CasinoSoft built the three ComplianceCore modules in just six months, from scratch, using the Mendix low-code software development platform. Low-code is a visual development approach to application development that enables developers of varied experience levels to create applications for web and mobile, using drag-and-drop components and model-driven logic through a graphical user interface. CasinoSoft chose Mendix particularly for its open architecture and its collaboration and rapid development capabilities.

“Mendix’s underlying architecture enables our solution to integrate all the disparate sources of data generated by casino operations into a Mendix-built backend,” said Montano. “We can deploy quick functionality enhancements on the fly and do system upgrades five or six times a year.”

ComplianceCore reduces the amount of time casino staff spends on data collection and reporting for each gaming “day” (equal to a twenty-four-hour period).

“Data that formerly required days to crunch and organize is now completed in two to three hours. This gives the staff more time to focus on enhanced due diligence and other suspicious activity,” said Montano. CasinoSoft’s software package has been deployed in 12 casinos nationwide.

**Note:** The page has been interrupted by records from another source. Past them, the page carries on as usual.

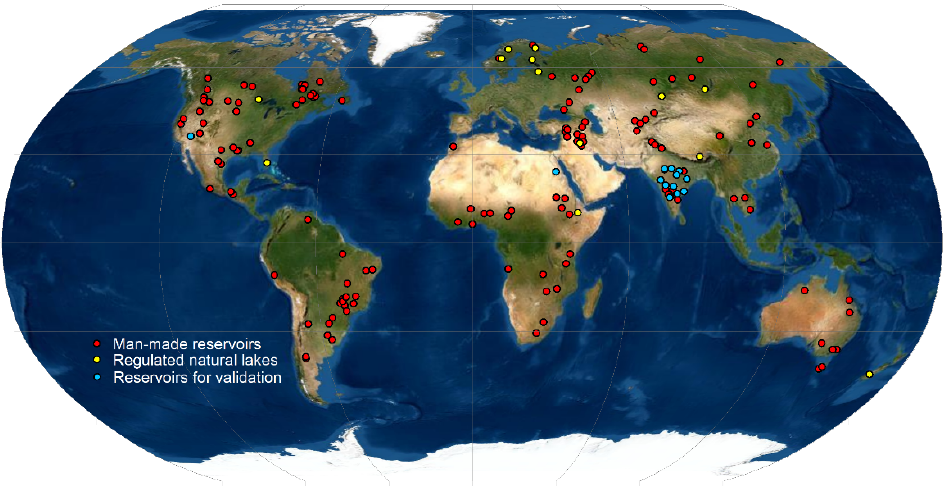
Figure 1. Locations of the 151 man-made reservoirs (in red and blue) and 13 regulated natural lakes (in yellow) are contained in this product. The reservoirs labeled in blue are used for validation purposes.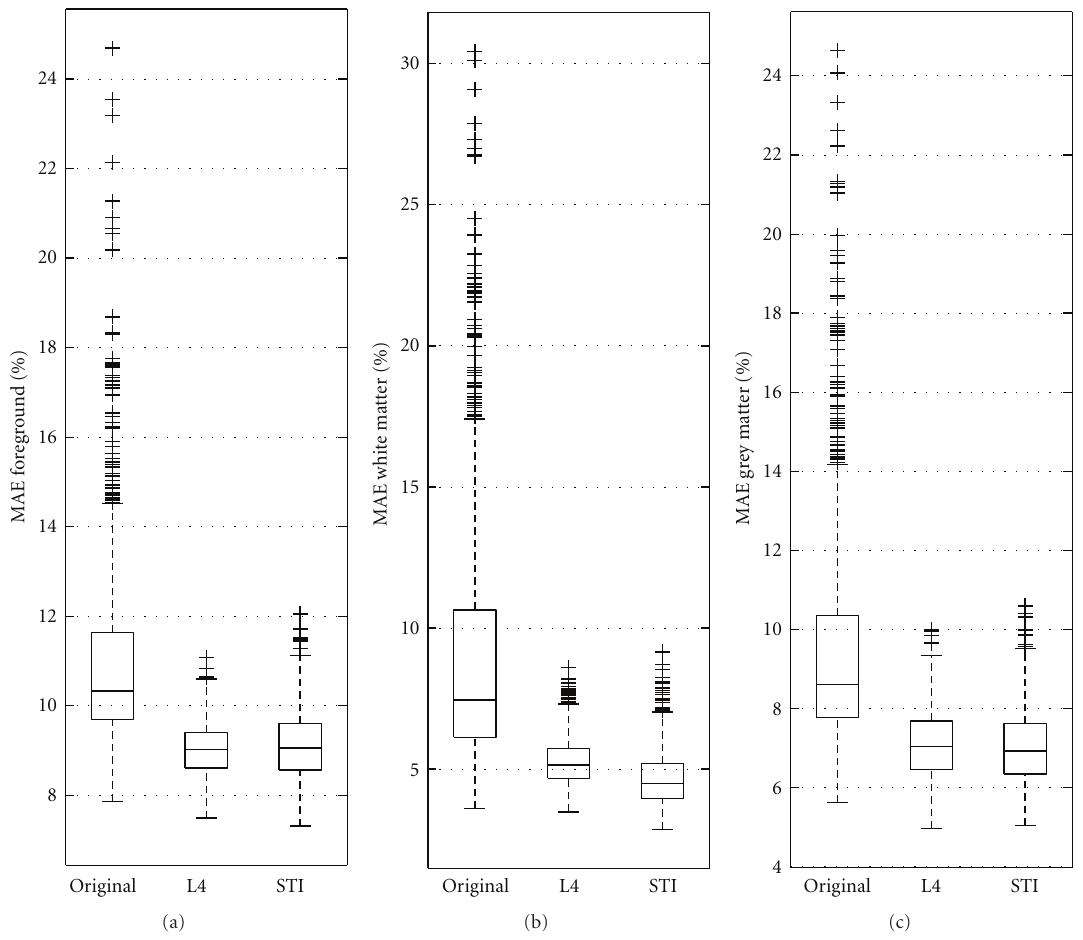
Figure 5: Boxplots of MAE obtained over the 795 images of the ADNI dataset for (a) FRG, (b) WM, and (c) GM. (Original) Nonlinearly registered input images, (L4) nonlinearly registered output images standardized with L 4 , (STI) nonlinearly registered output images standardized with STI.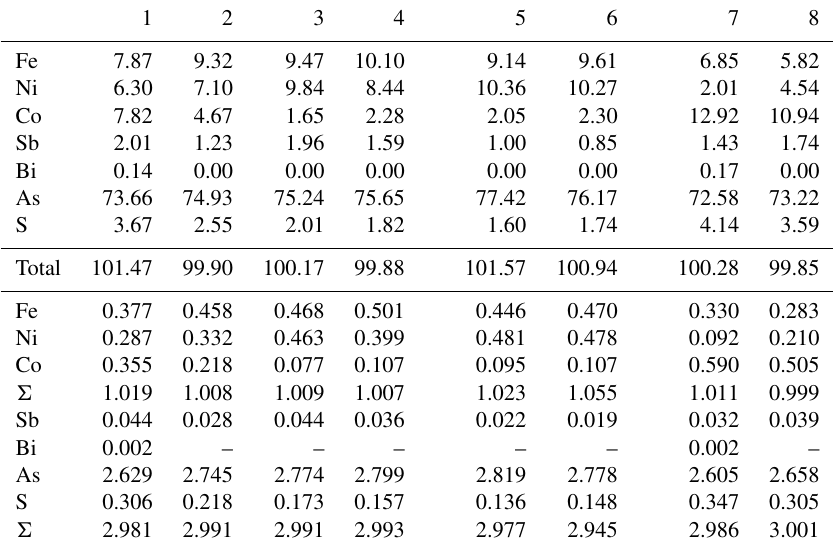
Table 8. Representative analyses (wt%) for members of the skutterudite subgroup from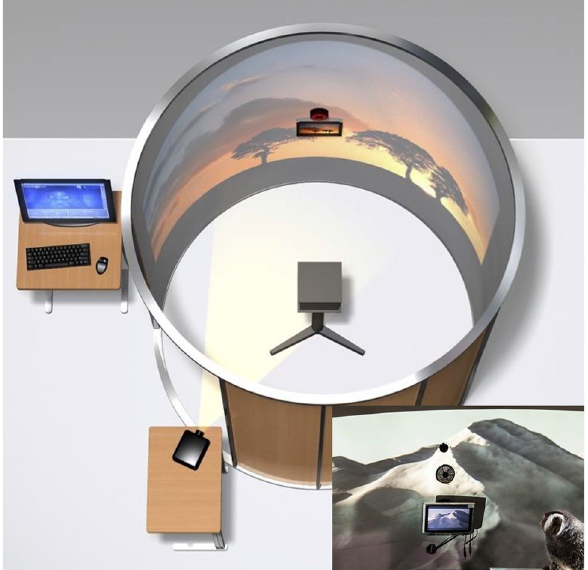
Figure 2. The viewing cylinder the marmosets were in during lens interruption. The inset is a photo of the natural scenes projected on the walls of the viewing cylinder (photographed and rendered by William Bourassa). Marmosets viewed these natural scenes when lens wear was interrupted with unrestricted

Three Modules Tackle Federal Reporting Requirements
The ComplianceCore software package consists of three standalone modules:

Title 31 reporting package integrates disparate streams of financial transactions into a Mendix-built backend that is aggregated daily.
Tablet Tax Forms digitizes and automates the IRS reporting requirements of any prize or jackpot above a $1,200 threshold.
Document Automation automatically sorts and files scanned paper documents according to a player’s profile, account and federal filing status.

Zeroing in on Potentially Illegal Transactions
Casinos document every transaction above a minimum threshold, excluding food, beverages and merchandise. An individual’s aggregated daily spending of $10,000 or higher requires a Title 31 CTR filing. “Imagine trying to aggregate that from all the pit bosses and cage tellers into a single, cohesive property-wide log,” said Montano.

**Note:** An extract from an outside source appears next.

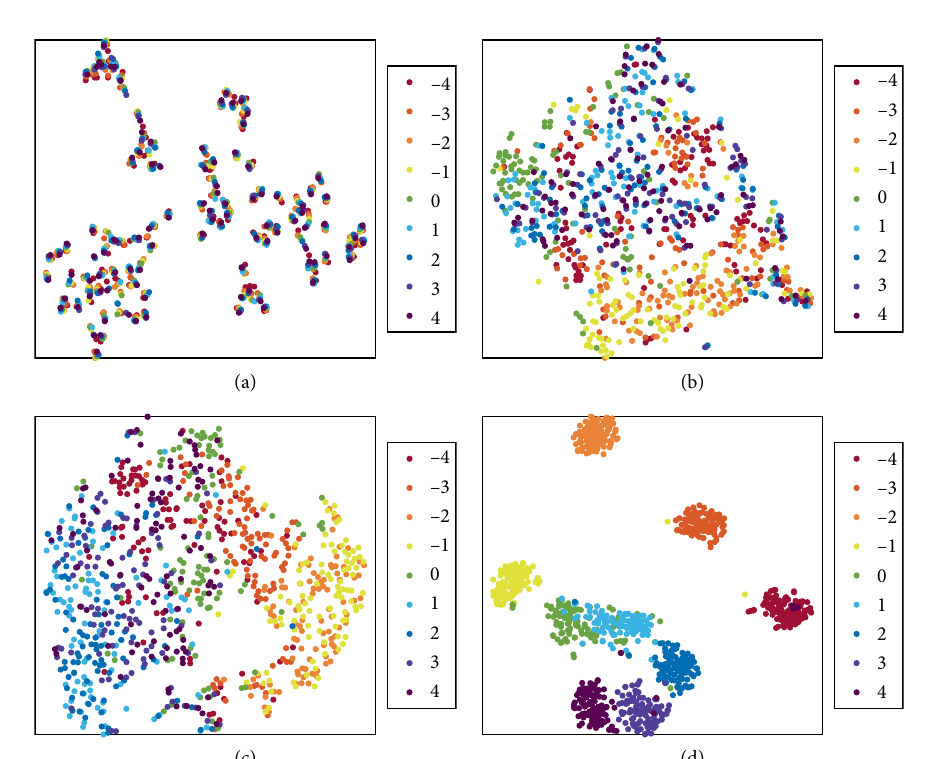
Figure 5: Visualization of different feature maps by t -SNE. (a) The first derivative of LFCC. (b) Output feature map of first Conv group in CNN. (b) Output feature map of second Conv group in CNN. (c) Output feature map of last Conv group in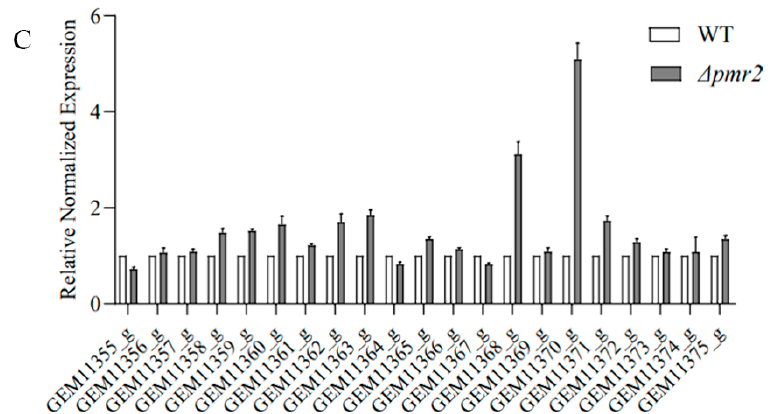
Figure 5. Pmr1 and Pmr2 negatively regulate the production of secondary metabolites. ( A ) HPLC analysis on the production of secondary metabolites in WT, Δ pmr1 and Δ pmr2 mutants. The analysis was repeated for three times. ( B ) RT-qPCR analysis of genes in dibenzodioxocinons biosynthesis gene cluster in Δ pmr1 strain grown in PLB for 8 days. The expression data were analyzed by the GraphPad 8. ( C ) RT-qPCR analysis on the expression levels of genes in dibenzodioxocinons biosyn- thesis gene cluster in Δ pmr2 strain cultivated in PLB for 8 days.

The ComplianceCore package also flags patterns that FinCEN classifies as suspicious activities. These include chip walking, which is when a player leaves without redeeming a large number of chips. Players who slowly redeem a large number of chips over a period of days are said to be structuring — perhaps to underreport IRS filings. Another red flag, called minimal play, is triggered when a customer buys a large number of chips with cash and places a few minor bets before cashing out a near majority of the chips. These behaviors may be an effort to disguise illegally received, traceable currency as a gambling win — in other words, money laundering.

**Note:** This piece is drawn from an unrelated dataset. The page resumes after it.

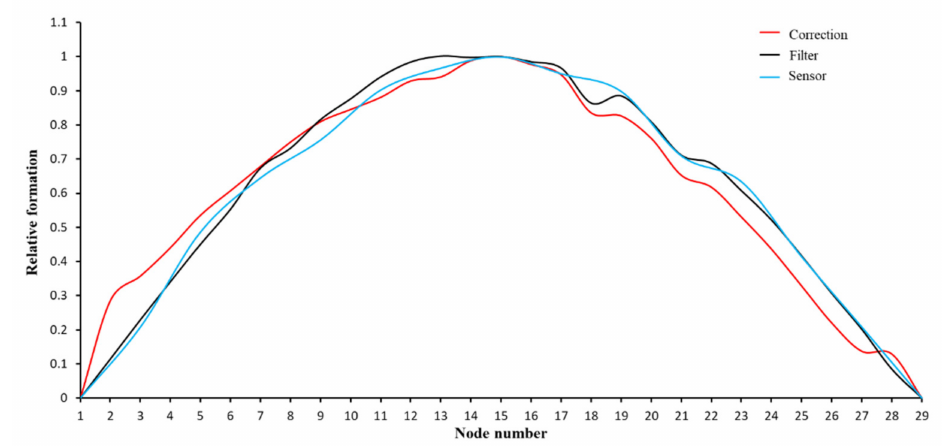
Figure 13. Comparison of the mode shapes identified by three processing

Montano added “Casinos must intercede. They have no choice. Our platform gives casinos the tools and the horsepower to efficiently handle this regulatory burden.”

“We are glad CasinoSoft’s developers could leverage the Mendix platform to streamline and improve the industry’s data monitoring, aggregation and reporting,” said Johan den Haan, Mendix’s chief technology officer. “CasinoSoft’s ComplianceCore application package is a great example of how the truly open architecture at the core of our low-code platform enables developers to leverage core and legacy systems and data with brand new technologies that push the envelope of the possible. In today’s world, we know there’s no such thing as a free-standing, self-contained or isolated software application. A high degree of enterprise-grade interconnectivity is imperative to address ever-evolving needs within disparate technology landscapes.”